The business errand exception will be made to the going and coming rule where the trip involves an incidental benefit to the employer, not common to commute trips by ordinary members of the work force. In general, an employee is not acting within the scope of employment while travelling to and from the workplace. But if the employee, while commuting, is on an errand for the employer, then the employee's conduct is within the scope of his or her employment from the time the employee starts on the errand.
Appellee company paid appellant employee only for the hours he worked at a jobsite. But rather than driving his vehicle directly from his home to the jobsite, appellee expected appellant to first commute to its “yard.” Appellant would then drive a company truck from the yard to the jobsite, transporting coworkers and materials. One day, while driving from his home to the yard, appellant collided with a motorcyclist, who sued appellee. The trial court granted appellee summary judgment, finding that appellant was commuting to his “work,” and therefore he was not acting within the scope of his employment. The appellate court reversed the judgment.
Was the appellant employee acting within the scope of his employment at the time of the accident?

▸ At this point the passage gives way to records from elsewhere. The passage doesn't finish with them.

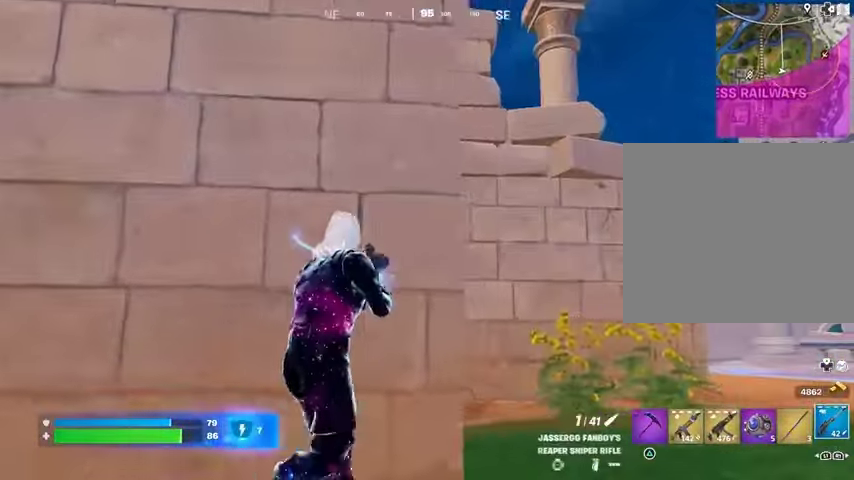
{"buttons": [], "left_stick": "up-right", "right_stick": "center", "events": [[67, "SQUARE", "down"], [67, "left_stick", "down"], [133, "SQUARE", "up"], [333, "left_stick", "right"], [433, "left_stick", "up-right"]]}
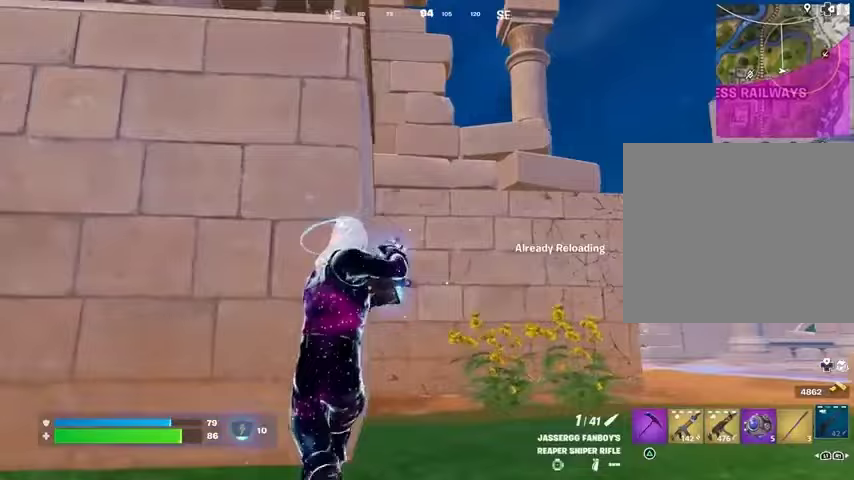
{"buttons": [], "left_stick": "down-left", "right_stick": "center", "events": [[233, "CROSS", "down"], [267, "left_stick", "center"], [333, "CROSS", "up"], [333, "left_stick", "down-left"], [367, "right_stick", "down-left"], [433, "right_stick", "center"]]}
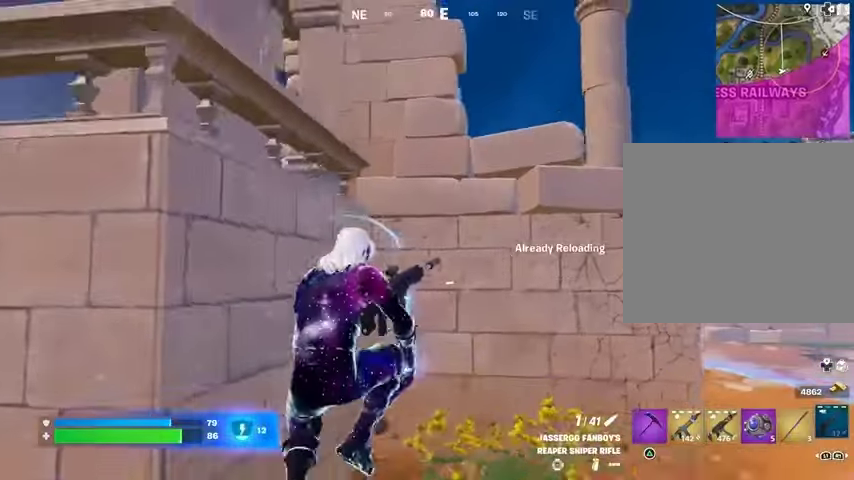
{"buttons": [], "left_stick": "up-right", "right_stick": "center", "events": [[100, "left_stick", "left"], [267, "left_stick", "up"], [333, "left_stick", "up-right"]]}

The existence of two reasonable inferences precluded summary judgment for an employer on the going and coming rule because an employee who was driving his own vehicle from his home to the employer's yard at the time of a collision might have been on a normal commute. However, in the instant case, because appellant employee was expected to transport appellee employer's vehicle, workers, and materials from its yard to the jobsite and was not paid until he reached the jobsite, it could reasonably be concluded that appellant was also on a business errand for appellee's benefit while commuting from his home to the yard. It could also be reasonably found that appellant's commute incidentally benefited appellee and was not common to ordinary members of the public traveling to and from work.